The specialty pharmacy (“SP”) channel continues to grow with a large number of new products coming to market, but several market trends could have a significant impact on SPs and other related stakeholders. The Brooks Group has developed a summary of the impact of several of these changes on the specialty pharmacy channel below.
PBMs and Eliminating DIR fees
In mid-February, the “Improving Transparency and Accuracy in Medicare Part D Drug Spending Act,” (HR 1038), a bipartisan bill, was reintroduced after being tabled last year. The bill seeks to end direct and indirect remuneration (DIR) fees that are retroactively charged by pharmacy benefit managers (PBMs) to specialty pharmacies. Critics of DIR fees include the National Association of Specialty Pharmacy (NASP), who say DIR fees harm independent pharmacies, especially specialty pharmacies. In short, they argue that PBMs use DIR fees to retroactively charge unreasonable fees to specialty pharmacies based on metrics unrelated to the specialty line of business. The measures that impact these fees include statin adherence, for instance, a measure for cholesterol management that specialty pharmacies may not manage.
Meanwhile the Pharmaceutical Care Management Association (PCMA), on behalf of PBMs and backed with data from CMS research, say eliminating the fees would actually raise Medicare Part D premiums. The interpretation of that data is up for grabs, however, with NCPA arguing that DIR fees “push elderly beneficiaries into the Part D donut hole quicker,” which leads to the federal government covering their costs sooner.
We can expect more arguments before Congress, and possibly some changes to how DIR fees are calculated as early as this year.

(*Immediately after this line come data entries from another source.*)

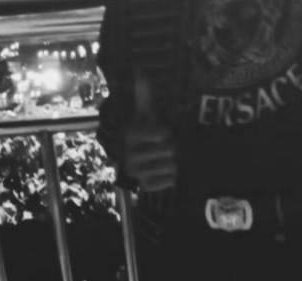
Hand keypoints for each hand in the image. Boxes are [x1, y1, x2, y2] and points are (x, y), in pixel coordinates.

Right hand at [123, 70, 176, 192]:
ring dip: (172, 162)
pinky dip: (172, 177)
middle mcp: (129, 156)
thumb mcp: (147, 114)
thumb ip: (144, 96)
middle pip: (169, 151)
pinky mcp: (145, 186)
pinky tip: (165, 172)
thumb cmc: (148, 133)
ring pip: (171, 166)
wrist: (144, 161)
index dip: (166, 133)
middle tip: (164, 149)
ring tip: (165, 160)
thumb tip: (140, 72)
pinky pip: (169, 181)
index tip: (161, 134)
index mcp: (130, 136)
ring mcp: (137, 173)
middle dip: (171, 149)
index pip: (162, 134)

Transparency is a Hot Special
Part of the criticism around DIR fees is in very name of HR 1038: transparency. The NCPA has been vocal about PBM price transparency as part of the problem of high specialty spend. When pharmacies do not know what the middleman (the PBM) is paying to drug manufacturers, they claim, it contributes not just to higher drug costs for patients but it also affects the viability of community pharmacies.
“These drug middlemen do not disclose their methodologies for determining reimbursements in pharmacy contracts, leaving small business health care providers working blind when it comes to proper planning and business management,” said NCPA president DeAnn Mullins in an op-ed published in Modern Medicine Network in late January.
As PBMs face heat in the specialty drug cost debate, one direction many hope this will lead us is toward a more value-based pricing world.
Value-Based Contracting
As discussed in our recent post on managed market trends, value-based contracting continues to be an area of interest for healthcare stakeholders. While payers led by CMS continue to experiment with different outcomes and quality-based contracts with providers, manufacturers such as Novartis are also exploring contracts to form true partnerships around care and medication management therapy, for instance, with skin in the game when therapies fail. The push for value-based contracting is also a push for evidence-based medicine, and for data sharing between manufacturers and payers, something that specialty pharmacies could be well suited to implement.
The Long View — Biosimilar Pressure
Since Novartis launched Zarxio, the first biosimilar on the US market, the specialty biologic market has been poised to absorb some shock from the burgeoning market. However, thus far the impact has been mild.
This is likely to change substantially as $67 billion of the biologics market faces the end of their patent exclusivity by 2020. To aid the adoption of biosimilars, the Supreme Court will clarify issues surrounding patent exclusivity that could shorten the notorious “patent dance” between reference product biologic manufacturers and biosimilar manufacturers trying to get to market. Regardless of which way the pendulum swings, this could make the business of biologic and biosimilar manufacturers more predictable and therefore more stable.
Additionally, the FDA’s recently published definitions of interchangeability could bring down the hurdle of provider adoption of biosimilars.
Specialty continues to be an area of high interest for all healthcare stakeholders and that is unlikely to change in the near future. However, we expect some upheaval in market shares between biologic and biosimilar products over the next few years. Manufacturers are continuing to adapt their contracting strategies to account for the impact of biosimilars and soften the expected impact on their market share. Meanwhile as public and political scrutiny of drug pricing continues, specialty manufacturers will be more likely to engage in alternative, value-based contracts to signal to their shareholders and to the public their confidence in their products.